- TO DO -
Given the entries that follow, write out exactly the lines starting at the one containing "Precision, 960: 0.6482 -> 0.8" and ending at the one containing "Mean_IGD, 50: 0.0415 -> 0.02", both ends included, and only those.

- Dataset entries -
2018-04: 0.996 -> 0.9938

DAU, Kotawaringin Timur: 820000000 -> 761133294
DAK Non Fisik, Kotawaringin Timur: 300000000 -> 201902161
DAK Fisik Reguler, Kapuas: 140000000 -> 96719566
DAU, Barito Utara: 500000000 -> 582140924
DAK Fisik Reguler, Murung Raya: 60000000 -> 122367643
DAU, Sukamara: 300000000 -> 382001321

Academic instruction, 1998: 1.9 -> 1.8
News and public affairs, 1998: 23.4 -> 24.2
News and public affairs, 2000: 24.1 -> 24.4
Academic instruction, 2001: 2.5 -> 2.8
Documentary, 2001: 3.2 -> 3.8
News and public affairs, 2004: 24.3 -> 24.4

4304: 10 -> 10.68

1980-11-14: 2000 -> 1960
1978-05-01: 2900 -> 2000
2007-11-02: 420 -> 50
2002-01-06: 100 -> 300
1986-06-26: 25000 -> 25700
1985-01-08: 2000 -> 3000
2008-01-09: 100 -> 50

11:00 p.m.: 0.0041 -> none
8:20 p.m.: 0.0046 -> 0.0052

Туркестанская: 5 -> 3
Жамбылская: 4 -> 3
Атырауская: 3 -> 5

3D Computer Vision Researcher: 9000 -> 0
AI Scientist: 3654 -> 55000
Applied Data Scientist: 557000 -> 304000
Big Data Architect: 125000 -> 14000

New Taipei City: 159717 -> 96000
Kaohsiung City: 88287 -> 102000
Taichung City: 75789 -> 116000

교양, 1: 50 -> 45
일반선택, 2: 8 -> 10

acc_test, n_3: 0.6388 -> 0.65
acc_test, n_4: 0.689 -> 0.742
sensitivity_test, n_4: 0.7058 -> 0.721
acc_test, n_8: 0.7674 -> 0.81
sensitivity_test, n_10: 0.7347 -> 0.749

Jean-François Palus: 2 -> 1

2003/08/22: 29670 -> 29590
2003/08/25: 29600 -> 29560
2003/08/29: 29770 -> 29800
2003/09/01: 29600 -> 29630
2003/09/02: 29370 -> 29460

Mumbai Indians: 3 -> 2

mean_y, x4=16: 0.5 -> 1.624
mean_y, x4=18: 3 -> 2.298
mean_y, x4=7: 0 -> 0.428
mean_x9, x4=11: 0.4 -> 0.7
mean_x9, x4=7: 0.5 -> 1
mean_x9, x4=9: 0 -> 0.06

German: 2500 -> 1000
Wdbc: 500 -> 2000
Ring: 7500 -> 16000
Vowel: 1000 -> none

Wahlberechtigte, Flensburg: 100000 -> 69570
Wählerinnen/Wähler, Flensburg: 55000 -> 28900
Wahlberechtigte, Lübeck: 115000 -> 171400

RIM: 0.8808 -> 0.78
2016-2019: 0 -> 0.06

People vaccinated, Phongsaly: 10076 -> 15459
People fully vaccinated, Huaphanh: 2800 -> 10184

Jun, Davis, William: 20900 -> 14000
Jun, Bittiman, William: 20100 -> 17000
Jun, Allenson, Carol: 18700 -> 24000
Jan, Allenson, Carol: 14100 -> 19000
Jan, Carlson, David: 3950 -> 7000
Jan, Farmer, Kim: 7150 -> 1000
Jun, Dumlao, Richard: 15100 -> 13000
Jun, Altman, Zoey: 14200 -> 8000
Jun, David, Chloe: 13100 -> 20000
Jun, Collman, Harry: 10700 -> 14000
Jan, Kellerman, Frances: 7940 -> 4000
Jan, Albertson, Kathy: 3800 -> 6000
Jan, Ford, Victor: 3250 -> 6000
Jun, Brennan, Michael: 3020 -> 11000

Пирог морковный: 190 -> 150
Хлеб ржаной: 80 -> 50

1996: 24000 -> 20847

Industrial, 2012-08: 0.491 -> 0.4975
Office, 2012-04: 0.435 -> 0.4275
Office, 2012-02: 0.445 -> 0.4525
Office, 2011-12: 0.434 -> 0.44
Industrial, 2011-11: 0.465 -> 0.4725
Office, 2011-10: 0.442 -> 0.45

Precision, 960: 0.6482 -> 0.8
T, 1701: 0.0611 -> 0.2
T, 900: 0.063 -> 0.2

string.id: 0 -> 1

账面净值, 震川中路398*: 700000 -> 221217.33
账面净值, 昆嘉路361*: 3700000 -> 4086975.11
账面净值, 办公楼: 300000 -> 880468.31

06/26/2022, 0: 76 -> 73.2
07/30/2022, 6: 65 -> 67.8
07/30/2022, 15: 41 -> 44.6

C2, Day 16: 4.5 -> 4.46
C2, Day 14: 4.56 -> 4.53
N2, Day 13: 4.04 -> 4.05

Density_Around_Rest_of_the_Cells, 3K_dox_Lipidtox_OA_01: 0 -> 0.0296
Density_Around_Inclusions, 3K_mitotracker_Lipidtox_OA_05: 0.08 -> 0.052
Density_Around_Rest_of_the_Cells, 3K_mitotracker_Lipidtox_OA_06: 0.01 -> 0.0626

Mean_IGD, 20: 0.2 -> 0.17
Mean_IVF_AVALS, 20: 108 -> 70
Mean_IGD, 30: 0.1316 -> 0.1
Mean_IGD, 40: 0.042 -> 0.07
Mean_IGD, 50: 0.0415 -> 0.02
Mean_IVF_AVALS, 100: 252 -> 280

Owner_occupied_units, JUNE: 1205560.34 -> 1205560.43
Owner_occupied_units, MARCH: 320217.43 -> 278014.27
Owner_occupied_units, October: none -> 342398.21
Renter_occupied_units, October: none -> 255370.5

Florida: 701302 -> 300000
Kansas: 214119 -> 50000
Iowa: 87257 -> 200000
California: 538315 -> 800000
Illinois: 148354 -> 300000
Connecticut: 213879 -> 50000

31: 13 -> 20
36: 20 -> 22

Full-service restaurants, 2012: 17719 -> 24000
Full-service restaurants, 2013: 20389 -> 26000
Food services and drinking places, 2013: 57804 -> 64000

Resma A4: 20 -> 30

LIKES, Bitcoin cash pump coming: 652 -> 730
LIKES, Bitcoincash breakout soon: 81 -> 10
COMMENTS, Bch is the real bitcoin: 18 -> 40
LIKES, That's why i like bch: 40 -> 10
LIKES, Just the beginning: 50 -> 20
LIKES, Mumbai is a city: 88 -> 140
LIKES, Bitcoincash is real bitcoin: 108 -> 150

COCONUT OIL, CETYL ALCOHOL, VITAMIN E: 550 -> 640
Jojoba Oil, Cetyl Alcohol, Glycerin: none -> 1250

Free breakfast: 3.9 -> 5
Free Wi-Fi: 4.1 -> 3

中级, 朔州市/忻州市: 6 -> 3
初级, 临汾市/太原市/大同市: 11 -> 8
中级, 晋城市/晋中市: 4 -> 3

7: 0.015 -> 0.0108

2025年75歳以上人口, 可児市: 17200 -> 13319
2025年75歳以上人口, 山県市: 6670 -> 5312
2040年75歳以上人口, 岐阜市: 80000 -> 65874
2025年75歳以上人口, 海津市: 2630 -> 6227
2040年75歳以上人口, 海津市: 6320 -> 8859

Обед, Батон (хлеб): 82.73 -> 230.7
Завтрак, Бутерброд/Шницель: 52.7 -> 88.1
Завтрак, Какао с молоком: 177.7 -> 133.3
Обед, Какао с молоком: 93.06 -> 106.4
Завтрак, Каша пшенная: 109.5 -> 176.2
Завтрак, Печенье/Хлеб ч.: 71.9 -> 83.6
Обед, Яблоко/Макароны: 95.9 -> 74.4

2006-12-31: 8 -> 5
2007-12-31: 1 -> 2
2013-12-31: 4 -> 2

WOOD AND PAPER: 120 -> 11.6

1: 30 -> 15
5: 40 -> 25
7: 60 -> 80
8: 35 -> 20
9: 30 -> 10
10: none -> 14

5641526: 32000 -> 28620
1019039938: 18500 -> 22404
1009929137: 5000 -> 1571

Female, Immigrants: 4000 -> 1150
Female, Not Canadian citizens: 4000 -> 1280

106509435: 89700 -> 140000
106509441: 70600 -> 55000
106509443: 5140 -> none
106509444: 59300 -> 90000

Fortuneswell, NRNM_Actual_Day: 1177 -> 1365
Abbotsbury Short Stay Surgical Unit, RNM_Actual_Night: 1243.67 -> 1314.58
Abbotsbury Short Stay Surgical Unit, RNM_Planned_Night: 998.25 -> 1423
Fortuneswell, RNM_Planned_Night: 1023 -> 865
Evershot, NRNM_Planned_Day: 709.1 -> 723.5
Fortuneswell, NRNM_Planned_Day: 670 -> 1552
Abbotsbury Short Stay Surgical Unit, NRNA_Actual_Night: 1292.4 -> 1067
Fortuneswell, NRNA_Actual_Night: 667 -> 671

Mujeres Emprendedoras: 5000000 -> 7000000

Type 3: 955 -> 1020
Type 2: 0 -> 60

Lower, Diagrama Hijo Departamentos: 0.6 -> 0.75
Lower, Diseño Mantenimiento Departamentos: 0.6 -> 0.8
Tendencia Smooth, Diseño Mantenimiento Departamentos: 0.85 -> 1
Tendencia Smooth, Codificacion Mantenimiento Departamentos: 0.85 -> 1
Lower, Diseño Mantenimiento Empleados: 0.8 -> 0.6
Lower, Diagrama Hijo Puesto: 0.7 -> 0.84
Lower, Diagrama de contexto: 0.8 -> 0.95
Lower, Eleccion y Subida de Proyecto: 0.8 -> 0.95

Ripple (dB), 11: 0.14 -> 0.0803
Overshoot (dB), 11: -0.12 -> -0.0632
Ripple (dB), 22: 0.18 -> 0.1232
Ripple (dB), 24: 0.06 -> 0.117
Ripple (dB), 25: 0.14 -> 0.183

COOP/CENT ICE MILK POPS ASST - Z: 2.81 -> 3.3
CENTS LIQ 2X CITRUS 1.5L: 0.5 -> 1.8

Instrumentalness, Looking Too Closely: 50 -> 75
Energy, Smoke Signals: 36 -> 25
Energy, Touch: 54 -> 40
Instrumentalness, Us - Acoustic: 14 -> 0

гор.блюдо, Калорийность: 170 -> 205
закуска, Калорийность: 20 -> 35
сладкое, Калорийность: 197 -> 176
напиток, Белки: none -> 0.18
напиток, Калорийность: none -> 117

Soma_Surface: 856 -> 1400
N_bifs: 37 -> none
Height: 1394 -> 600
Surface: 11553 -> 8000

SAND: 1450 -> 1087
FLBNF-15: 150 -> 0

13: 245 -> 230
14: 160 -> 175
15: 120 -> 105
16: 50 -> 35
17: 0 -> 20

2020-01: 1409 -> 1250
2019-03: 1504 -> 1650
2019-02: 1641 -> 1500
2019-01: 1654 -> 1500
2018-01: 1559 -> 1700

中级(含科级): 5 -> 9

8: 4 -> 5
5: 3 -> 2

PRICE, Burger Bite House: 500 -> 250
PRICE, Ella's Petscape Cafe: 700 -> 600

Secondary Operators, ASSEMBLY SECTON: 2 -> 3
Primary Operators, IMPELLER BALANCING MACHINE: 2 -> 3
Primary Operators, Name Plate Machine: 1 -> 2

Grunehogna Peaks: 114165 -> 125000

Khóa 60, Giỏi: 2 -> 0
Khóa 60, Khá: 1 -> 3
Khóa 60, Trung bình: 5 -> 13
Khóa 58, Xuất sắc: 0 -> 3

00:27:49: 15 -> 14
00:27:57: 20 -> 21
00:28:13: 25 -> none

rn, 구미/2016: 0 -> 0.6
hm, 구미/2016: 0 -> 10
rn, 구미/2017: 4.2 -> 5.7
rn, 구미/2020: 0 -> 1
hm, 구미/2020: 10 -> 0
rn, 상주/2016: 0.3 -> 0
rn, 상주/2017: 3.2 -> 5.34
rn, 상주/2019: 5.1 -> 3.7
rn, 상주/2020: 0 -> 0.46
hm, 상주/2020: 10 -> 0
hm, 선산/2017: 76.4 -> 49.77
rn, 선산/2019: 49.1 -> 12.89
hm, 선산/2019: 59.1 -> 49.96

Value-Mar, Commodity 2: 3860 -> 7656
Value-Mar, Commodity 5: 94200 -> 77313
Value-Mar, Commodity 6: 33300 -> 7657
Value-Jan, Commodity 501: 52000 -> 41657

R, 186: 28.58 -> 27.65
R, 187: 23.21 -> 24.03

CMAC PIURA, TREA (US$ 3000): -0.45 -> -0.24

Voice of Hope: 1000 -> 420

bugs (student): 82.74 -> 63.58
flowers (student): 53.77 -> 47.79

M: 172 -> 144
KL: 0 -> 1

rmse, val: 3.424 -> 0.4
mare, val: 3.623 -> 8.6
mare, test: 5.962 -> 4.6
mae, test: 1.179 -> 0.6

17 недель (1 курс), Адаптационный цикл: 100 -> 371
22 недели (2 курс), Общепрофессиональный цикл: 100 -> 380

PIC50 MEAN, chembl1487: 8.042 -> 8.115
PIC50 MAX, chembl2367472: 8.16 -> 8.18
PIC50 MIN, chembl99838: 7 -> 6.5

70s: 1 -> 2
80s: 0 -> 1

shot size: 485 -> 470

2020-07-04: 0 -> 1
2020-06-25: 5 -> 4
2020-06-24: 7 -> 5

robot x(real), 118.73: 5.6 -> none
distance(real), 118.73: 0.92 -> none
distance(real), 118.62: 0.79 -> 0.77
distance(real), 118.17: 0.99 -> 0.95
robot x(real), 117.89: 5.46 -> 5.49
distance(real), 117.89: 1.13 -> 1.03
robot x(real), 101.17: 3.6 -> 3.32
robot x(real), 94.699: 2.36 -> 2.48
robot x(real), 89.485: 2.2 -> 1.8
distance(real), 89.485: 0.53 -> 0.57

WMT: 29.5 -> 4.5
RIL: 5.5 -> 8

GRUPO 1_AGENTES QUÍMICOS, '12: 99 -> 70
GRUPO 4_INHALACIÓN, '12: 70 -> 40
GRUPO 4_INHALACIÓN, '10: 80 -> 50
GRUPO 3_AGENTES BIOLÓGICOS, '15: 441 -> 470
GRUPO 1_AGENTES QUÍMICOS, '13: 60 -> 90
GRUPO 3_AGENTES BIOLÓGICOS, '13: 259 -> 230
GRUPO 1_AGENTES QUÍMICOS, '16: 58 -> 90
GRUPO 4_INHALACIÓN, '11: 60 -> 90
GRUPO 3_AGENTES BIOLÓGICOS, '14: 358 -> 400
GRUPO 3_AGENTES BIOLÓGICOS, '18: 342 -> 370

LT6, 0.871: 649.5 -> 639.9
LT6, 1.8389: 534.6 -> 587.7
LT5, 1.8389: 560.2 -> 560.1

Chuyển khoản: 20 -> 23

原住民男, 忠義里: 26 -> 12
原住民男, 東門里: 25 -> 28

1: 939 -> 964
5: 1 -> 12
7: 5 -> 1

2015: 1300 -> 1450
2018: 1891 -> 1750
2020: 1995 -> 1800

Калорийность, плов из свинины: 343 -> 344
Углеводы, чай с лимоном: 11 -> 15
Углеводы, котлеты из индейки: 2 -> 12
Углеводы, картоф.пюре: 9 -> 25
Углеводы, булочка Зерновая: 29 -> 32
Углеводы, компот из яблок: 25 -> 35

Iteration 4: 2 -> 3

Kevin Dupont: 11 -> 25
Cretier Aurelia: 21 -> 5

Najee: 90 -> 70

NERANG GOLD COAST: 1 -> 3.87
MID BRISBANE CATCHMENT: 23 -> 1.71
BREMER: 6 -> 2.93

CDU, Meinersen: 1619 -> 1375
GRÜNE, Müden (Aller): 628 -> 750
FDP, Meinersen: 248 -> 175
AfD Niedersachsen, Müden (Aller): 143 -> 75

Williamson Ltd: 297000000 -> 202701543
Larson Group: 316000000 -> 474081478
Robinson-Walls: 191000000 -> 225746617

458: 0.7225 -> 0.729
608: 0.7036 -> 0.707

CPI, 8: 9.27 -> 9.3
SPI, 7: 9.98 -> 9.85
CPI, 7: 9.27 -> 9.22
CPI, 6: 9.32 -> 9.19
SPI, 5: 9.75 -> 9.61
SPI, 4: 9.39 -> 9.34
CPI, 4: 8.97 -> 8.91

- EXERCISE OUTPUT -
Precision, 960: 0.6482 -> 0.8
T, 1701: 0.0611 -> 0.2
T, 900: 0.063 -> 0.2

string.id: 0 -> 1

账面净值, 震川中路398*: 700000 -> 221217.33
账面净值, 昆嘉路361*: 3700000 -> 4086975.11
账面净值, 办公楼: 300000 -> 880468.31

06/26/2022, 0: 76 -> 73.2
07/30/2022, 6: 65 -> 67.8
07/30/2022, 15: 41 -> 44.6

C2, Day 16: 4.5 -> 4.46
C2, Day 14: 4.56 -> 4.53
N2, Day 13: 4.04 -> 4.05

Density_Around_Rest_of_the_Cells, 3K_dox_Lipidtox_OA_01: 0 -> 0.0296
Density_Around_Inclusions, 3K_mitotracker_Lipidtox_OA_05: 0.08 -> 0.052
Density_Around_Rest_of_the_Cells, 3K_mitotracker_Lipidtox_OA_06: 0.01 -> 0.0626

Mean_IGD, 20: 0.2 -> 0.17
Mean_IVF_AVALS, 20: 108 -> 70
Mean_IGD, 30: 0.1316 -> 0.1
Mean_IGD, 40: 0.042 -> 0.07
Mean_IGD, 50: 0.0415 -> 0.02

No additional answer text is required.